愛という名の消毒を

「…つる、ぎ………」

目の前で、丸い瞳がこぼれ落ちてしまうのではないかと思う程にぼろぼろと涙をこぼれ落としている神童さんに酷く困惑してしまった。
チームとしての練習を終え、今の時間は自主練習の時間だ。神童さんは確か井吹のキーパーの特訓に付き合っていたはずである。なのに何故、今、俺の部屋の隅で三角座りをして泣いているのか理解ができなかった。
とにかく、先ずは何があったが事情を聞かなければ。でないと俺だってどうしようもない。

「どうしたんですか神童さ」
「っ、ごめん…つるぎ、ごめんなさい…っ」

俺の言葉を遮りながら放たれる謝罪の言葉にも、思い当たる節があるわけがなく、謎は深まるばかりだ。
見るからに神童さん自身も混乱しているようだ。この状態では、きっと何を聞いても先程と同じ謝罪しか出てこないだろう。

「落ち着いてください、神童さん」

自身の気持ちを落ち着かせてから目の前の丸くなっている体を体全身で抱きしめ、軽く頭をぽんぽんと撫でてみる。
たぶん、こうするだけでも少しは落ち着いてくれるはずだ。
運よく俺の勘は的中したらしく、小さく震えていた神童さんの体はだんだんと震えがおさまってきた。まだ顔をちゃんと上げて、こちらを見てはくれないが。
しばらく経った頃、そろそろいいだろうと自己判断をし、神童さんとしっかり向き合う体勢となる。

「それで神童さん、一体何があったんですか?ただ事じゃありませんよね」
「………」
「黙ってもダメです。話してくれるまで、俺は動きませんよ。今回ばかりは折れませんから」

泣きながら痛々しい様子でいたくせに、あんな気になる言葉を何度もしときながら、何故答えようとしない。少し苛立ち混じりの声で言えば、観念したのか、ぽつぽつとながらも神童さんは言葉を紡ぎはじめてくれた。
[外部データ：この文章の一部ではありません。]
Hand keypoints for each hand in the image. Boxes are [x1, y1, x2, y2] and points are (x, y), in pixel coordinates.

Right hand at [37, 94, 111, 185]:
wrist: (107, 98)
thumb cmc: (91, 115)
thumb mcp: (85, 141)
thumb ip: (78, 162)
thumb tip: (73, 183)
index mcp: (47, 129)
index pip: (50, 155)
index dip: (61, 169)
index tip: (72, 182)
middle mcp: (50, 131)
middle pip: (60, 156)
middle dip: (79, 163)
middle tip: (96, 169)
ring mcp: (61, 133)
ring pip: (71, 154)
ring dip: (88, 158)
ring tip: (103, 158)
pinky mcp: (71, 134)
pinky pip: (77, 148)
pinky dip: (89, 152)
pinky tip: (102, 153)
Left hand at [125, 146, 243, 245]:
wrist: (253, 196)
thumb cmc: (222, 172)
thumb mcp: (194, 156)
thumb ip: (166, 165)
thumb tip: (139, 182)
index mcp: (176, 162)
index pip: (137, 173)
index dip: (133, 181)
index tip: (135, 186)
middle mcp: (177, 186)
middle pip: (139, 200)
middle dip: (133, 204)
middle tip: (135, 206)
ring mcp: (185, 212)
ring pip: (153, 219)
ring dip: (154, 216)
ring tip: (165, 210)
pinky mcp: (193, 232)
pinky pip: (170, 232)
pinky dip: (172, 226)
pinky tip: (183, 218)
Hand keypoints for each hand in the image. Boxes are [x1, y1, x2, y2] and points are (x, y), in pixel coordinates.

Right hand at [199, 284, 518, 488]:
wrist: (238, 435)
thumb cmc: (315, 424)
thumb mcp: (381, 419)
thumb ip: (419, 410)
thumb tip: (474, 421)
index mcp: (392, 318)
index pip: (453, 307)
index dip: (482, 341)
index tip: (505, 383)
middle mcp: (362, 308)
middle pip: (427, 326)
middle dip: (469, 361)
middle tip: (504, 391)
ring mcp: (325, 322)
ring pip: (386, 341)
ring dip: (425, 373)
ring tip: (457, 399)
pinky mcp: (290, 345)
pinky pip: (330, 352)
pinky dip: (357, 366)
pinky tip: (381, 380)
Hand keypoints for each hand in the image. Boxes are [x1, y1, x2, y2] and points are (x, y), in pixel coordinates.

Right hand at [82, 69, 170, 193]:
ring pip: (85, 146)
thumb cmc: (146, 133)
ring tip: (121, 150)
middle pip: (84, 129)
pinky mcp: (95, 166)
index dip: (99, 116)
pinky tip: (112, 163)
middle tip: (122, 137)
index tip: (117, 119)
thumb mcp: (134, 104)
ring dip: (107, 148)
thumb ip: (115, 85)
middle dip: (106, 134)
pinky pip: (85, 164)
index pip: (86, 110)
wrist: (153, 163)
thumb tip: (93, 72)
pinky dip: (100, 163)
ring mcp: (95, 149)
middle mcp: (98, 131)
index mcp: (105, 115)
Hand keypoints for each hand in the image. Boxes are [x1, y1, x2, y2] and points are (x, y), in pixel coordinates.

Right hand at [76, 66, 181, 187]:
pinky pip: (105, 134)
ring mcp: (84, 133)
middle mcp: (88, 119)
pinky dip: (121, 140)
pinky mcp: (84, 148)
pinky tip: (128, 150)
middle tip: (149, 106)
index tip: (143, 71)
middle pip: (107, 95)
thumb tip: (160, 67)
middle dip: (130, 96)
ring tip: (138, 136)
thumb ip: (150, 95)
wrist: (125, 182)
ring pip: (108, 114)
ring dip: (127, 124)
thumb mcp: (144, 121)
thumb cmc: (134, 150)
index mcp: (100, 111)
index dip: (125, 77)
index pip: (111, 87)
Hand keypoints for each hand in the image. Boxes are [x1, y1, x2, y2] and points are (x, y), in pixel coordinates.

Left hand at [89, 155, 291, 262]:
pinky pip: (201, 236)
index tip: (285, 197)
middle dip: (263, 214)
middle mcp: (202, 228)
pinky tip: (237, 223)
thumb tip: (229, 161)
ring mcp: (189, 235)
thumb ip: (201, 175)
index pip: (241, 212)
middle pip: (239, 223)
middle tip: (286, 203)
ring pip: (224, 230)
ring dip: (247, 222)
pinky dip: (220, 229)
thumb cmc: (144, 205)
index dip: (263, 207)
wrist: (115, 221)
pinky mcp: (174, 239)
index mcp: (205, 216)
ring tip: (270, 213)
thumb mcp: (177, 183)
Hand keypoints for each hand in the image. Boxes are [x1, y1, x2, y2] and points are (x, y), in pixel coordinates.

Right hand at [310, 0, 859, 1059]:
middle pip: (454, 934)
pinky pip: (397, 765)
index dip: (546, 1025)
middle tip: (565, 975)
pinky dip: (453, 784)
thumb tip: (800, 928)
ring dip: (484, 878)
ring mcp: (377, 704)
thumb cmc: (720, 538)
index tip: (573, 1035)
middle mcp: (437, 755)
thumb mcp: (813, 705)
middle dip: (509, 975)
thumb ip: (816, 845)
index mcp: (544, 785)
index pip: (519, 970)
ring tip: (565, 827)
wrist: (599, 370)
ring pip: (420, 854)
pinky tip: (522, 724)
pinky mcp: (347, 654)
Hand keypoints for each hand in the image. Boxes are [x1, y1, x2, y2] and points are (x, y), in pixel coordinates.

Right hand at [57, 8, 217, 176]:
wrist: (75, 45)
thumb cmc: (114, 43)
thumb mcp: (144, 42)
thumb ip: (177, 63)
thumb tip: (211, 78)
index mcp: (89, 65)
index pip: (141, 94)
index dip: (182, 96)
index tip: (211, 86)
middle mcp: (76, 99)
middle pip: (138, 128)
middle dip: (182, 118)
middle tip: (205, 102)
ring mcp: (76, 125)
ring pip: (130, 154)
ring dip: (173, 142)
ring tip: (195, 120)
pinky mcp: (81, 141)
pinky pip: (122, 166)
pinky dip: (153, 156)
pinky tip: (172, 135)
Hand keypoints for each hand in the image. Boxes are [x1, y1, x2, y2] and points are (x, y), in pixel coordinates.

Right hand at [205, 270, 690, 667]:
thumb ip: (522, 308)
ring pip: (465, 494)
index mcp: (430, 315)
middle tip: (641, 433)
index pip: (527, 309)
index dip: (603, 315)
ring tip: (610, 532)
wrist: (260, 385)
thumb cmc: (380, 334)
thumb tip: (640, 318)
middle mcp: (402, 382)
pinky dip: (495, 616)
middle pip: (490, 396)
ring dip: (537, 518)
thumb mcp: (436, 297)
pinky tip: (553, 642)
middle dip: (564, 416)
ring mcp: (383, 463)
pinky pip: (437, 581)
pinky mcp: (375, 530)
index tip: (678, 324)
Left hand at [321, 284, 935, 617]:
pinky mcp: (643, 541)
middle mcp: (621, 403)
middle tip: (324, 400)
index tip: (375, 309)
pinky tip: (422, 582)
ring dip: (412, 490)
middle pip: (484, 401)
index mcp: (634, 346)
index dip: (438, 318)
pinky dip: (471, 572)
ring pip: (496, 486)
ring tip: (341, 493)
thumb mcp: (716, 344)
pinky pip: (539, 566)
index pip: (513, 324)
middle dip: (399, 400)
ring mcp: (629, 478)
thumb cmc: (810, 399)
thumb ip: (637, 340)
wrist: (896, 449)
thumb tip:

「…その、井吹の特訓に付き合ってて……けど、お互い、その、ついイライラしてしまって…井吹に八つ当たりする感じで、口論をはじめて………互いにそれが激しく、なった、とき、に………」

―井吹に、キス、された。俺は、こんなにあんたのこと、思ってるのに、という言葉も、付いて。

だんだんと声が小さくなっていく中、最後のその言葉はなんとか聞き取れた。
こう言うのは不謹慎だとは思うが、少し安心した。
襲われた、なんて最悪なパターンではなかったからだ。
いや、だからといってキスされたことには変わりはない。…明日の練習では井吹の奴を締め上げる必要がありそうだ。
新技の特訓の的にでもさせるか。そう心に決めながら、俯いてしまった神童さんの唇に親指を当てた。

「今から消毒しますから目、閉じてください」
「……でも、俺………」
「誰かからキスされた程度で俺があんたから離れる理由なんてないはずだ。むしろそんなこと聞かされて歯止めがきかなくなりそうですよ」

素直に自分の言葉で伝えると、みるみる神童さんの顔は真っ赤になっていく。ほら、もう耳まで赤い。
刹那、空いている手に神童さんが自ら指を絡ませてきたのだ。
少しの間驚いていると、いつもよりはか細いが、さっきよりもはっきりとした声が鼓膜を震わせた。

「…じゃあ、そのことを忘れさせるくらい、俺の中を京介でいっぱいにしてくれ」
「おおせのままに、拓人さん」

少し冗談めかしてそう口にし、ぴったりとお互いの唇を合わせた。





井吹が悪者っぽくなってしまって申し訳ないです……いや、普通に俺、井吹好きなんですよ!プロットでは事故チューの予定だったのですが、それじゃあなんかなぁ……と悩んだ末の結論です。
ほんと、最近俺の書く京拓が別に京拓じゃなくてもいい気がしてつらい(-.-;)
一応、間に合わなかったんですが、キスの日用に書いたものでした。